What are the building blocks of a customer journey?

The job of constructing a customer journey doesn’t end with understanding the initial steps of preparation. To achieve your final objective, we also recommend understanding the decision making process customers go through on their way to making a purchase. The five steps described above, that are valid for the vast majority of journeys – Gaining familiarity, engagement, deliberation, conversion, and retention – are true and present, but a moment before implementing them in our marketing processes, we need to turn our attention to the expression “customer experience”.

Building a customer-centric strategy ready to respond to customers in real-time through use of dedicated, sophisticated tools, helps improve the engagement experience at each point of contact with the customer.

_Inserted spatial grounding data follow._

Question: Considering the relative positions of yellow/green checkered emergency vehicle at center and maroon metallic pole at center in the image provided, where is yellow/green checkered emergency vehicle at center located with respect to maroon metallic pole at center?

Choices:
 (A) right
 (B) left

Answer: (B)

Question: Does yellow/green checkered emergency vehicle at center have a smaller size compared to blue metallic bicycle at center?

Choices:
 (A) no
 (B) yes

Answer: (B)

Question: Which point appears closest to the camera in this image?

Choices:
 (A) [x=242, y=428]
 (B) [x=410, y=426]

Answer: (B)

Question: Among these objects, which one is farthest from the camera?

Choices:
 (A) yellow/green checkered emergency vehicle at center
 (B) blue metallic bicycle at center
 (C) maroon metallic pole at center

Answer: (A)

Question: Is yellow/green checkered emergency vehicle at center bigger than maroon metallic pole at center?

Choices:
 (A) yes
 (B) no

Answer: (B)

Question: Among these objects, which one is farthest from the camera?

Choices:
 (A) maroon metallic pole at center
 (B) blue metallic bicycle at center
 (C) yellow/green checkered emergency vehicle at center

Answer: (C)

Here’s an example: Let’s assume that one of your firm’s Facebook friends contacts you by adding a comment to a post that you posted to your page. They ask for details regarding your new product. If you have a CRM system, it will route the request to the right salesperson, at the right time. If the salesperson receives the inquiry in a timely fashion, they will call the customer and kick-off the sales process.

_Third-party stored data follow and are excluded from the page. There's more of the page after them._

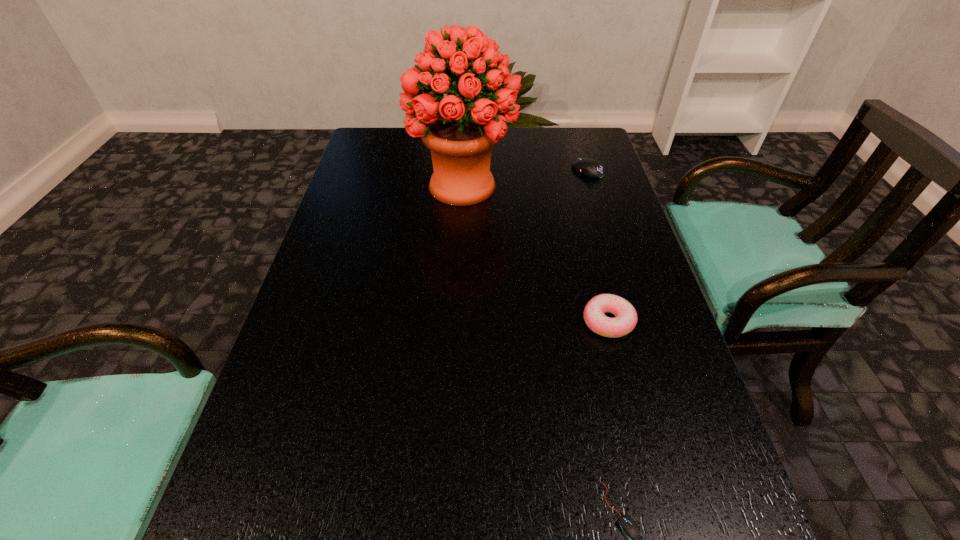
Find the location of a particular element. This screenshot has width=960, height=540. bouquet is located at coordinates (460, 138).

You are a GUI agent. You are given a task and a screenshot of the screen. Output one action in this format:
    pyautogui.click(x=<x>, y=<y>)
    Task: Click on the leftmost object
    
    Given the screenshot: What is the action you would take?
    pyautogui.click(x=460, y=138)

You are a GUI agent. You are given a task and a screenshot of the screen. Output one action in this format:
    pyautogui.click(x=<x>, y=<y>)
    Task: Click on the doughnut
    The width and height of the screenshot is (960, 540).
    Given the screenshot: What is the action you would take?
    pyautogui.click(x=625, y=320)

I want to click on the third farthest object, so click(x=625, y=320).

You are a GUI agent. You are given a task and a screenshot of the screen. Output one action in this format:
    pyautogui.click(x=<x>, y=<y>)
    Task: Click on the right mouse
    This screenshot has height=540, width=960.
    Given the screenshot: What is the action you would take?
    pyautogui.click(x=592, y=168)

The image size is (960, 540). Identify the location of the farther mouse. (592, 168).

Image resolution: width=960 pixels, height=540 pixels. In order to click on vacant space positioned on the left of the leftmost object in this screenshot , I will do `click(344, 186)`.

Where is `vacant region located 0.070m on the back of the doughnut`? The height and width of the screenshot is (540, 960). vacant region located 0.070m on the back of the doughnut is located at coordinates (597, 279).

This screenshot has height=540, width=960. I want to click on vacant region located on the front of the taller mouse, so click(x=593, y=189).

This screenshot has width=960, height=540. What are the coordinates of `bouquet positioned at the far edge` in the screenshot? It's located at (460, 138).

If not (i.e., there is a delay in notifying the salesperson), an automated process will be initiated of sending emails and SMS messages to the customer with relevant content. But what happens if the customer is already in your system after having inquired about your product in the past? And what if on the previous day, via a phone call, the customer was promised that someone would get back to them? All of these are touch points between your brand and the customer, and they should all provide the customer with a positive experience.